La variole, qui semble aussi vieille que le monde, est en fait une maladie relativement « nouvelle ». Elle n’a laissé aucune trace dans l’Antiquité. Point de visages grêlés parmi les bustes romains ni de sobriquet annonçant « le grêlé » à l’instar de Cicero , le « pois chiche », ou de
Varrus « la verrue ». Lacunes fort significatives chez un peuple qui vouait un culte au détail anatomique.
Une ancienne tradition fait remonter l’irruption de la variole en Occident au VIIème siècle de notre ère. Introduite par les Sarrasins, elle aurait été importée d’ExtrêmeOrient où elle existait de toute éternité.
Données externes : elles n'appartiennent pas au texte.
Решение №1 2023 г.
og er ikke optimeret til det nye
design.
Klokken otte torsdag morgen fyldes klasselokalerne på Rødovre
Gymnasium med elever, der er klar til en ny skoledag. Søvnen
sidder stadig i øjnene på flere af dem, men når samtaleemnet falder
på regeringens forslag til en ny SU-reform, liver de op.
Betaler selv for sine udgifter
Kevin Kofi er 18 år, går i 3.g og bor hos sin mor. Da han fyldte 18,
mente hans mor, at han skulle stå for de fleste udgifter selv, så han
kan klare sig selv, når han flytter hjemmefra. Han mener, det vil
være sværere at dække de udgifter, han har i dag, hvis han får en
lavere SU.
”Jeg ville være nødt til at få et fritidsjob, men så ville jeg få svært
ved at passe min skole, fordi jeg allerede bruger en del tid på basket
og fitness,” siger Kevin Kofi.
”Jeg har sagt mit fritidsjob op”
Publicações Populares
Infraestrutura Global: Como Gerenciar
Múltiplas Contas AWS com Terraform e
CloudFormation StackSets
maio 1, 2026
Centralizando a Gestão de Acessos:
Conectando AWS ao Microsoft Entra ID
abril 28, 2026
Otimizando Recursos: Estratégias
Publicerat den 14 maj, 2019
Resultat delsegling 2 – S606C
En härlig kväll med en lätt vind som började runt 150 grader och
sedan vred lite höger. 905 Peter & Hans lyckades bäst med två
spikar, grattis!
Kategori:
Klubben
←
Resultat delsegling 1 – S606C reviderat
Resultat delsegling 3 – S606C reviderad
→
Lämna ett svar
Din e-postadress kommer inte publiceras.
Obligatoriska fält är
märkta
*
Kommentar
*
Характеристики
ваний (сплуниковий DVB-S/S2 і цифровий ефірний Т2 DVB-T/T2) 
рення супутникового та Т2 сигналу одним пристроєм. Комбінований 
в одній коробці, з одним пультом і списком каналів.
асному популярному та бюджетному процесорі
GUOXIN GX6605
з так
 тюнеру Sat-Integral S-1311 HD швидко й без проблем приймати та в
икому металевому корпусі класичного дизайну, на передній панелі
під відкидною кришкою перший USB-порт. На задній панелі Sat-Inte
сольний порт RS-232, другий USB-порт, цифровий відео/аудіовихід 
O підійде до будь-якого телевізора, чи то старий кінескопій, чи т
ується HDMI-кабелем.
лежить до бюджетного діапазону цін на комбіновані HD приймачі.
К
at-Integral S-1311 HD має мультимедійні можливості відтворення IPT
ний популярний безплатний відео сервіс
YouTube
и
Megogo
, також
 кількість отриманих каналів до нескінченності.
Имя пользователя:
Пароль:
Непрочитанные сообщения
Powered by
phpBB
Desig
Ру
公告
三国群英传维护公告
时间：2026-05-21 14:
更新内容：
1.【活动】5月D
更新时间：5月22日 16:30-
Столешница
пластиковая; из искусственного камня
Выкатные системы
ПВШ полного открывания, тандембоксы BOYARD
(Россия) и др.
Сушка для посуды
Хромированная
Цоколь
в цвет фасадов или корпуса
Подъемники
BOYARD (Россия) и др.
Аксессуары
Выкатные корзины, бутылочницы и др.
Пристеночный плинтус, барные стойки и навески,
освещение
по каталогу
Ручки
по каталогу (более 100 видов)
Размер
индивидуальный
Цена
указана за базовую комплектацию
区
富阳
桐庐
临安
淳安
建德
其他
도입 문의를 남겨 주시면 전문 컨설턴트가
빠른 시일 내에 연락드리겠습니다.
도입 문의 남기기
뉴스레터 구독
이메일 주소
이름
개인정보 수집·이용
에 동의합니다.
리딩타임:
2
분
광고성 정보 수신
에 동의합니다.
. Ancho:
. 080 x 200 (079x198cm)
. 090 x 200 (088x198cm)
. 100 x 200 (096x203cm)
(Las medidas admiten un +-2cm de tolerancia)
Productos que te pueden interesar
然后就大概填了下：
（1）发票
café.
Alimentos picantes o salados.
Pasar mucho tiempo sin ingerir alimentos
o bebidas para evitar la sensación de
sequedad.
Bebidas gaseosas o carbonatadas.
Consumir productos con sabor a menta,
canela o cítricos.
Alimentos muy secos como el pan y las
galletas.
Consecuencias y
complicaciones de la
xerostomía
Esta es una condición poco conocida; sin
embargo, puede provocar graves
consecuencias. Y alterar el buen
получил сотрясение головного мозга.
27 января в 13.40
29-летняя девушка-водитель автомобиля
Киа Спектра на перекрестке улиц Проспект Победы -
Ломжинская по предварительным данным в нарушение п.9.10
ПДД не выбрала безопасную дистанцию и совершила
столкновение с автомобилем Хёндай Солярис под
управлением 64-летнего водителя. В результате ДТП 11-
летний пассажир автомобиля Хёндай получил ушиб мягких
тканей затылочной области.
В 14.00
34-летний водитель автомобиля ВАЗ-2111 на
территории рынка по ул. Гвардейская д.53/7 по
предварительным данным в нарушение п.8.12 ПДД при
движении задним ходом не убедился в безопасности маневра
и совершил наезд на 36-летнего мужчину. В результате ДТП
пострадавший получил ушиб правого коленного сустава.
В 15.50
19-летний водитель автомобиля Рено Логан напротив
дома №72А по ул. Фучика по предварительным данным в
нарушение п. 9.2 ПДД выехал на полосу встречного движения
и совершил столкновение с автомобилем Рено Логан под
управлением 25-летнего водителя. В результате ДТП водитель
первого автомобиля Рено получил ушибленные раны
Pareille thèse semble peu probable : pourquoi une maladie aussi contagieuse aurait-elle attendu si longtemps avant de faire le grand voyage, alors que des liens commerciaux s’étaient tissés entre l’Orient et l’Occident dès l’Antiquité 1 ?
En fait, jusqu’à la fin du XVIIème règne une très grande confusion dans le domaine des maladies infectieuses et éruptives. En 1560, Ambroise Paré entretient cette confusion en publiant un Traité de la peste, de la petite vérole et de la rougeole , où l’amalgame est poussé si loin qu’il semble évoquer une même entité morbide.
Rougeole, scarlatine et petite vérole, sont mises dans le même sac et, parfois, désignées toutes trois sous le vocable de « petites véroles ». Le terme « variole », qui vient du latin « variolae » (tubercules, boutons), est une appellation générique d’ailleurs peu significative. Aussi est-il parfois nécessaire de la nuancer : on parlera de « grosse vérole » pour la syphilis ou de « petite vérole volante » pour la varicelle.
Beaucoup plus explicites sont les termes faisant allusion à la grêle semée par le pic-pivert : picotte, pocken, pox… En France, c’est Arnaud de Villeneuve qui, pour la première fois, emploie le terme de « picotte », ce qui semble indiquer que le mal était bien en place dès le XIIème siècle.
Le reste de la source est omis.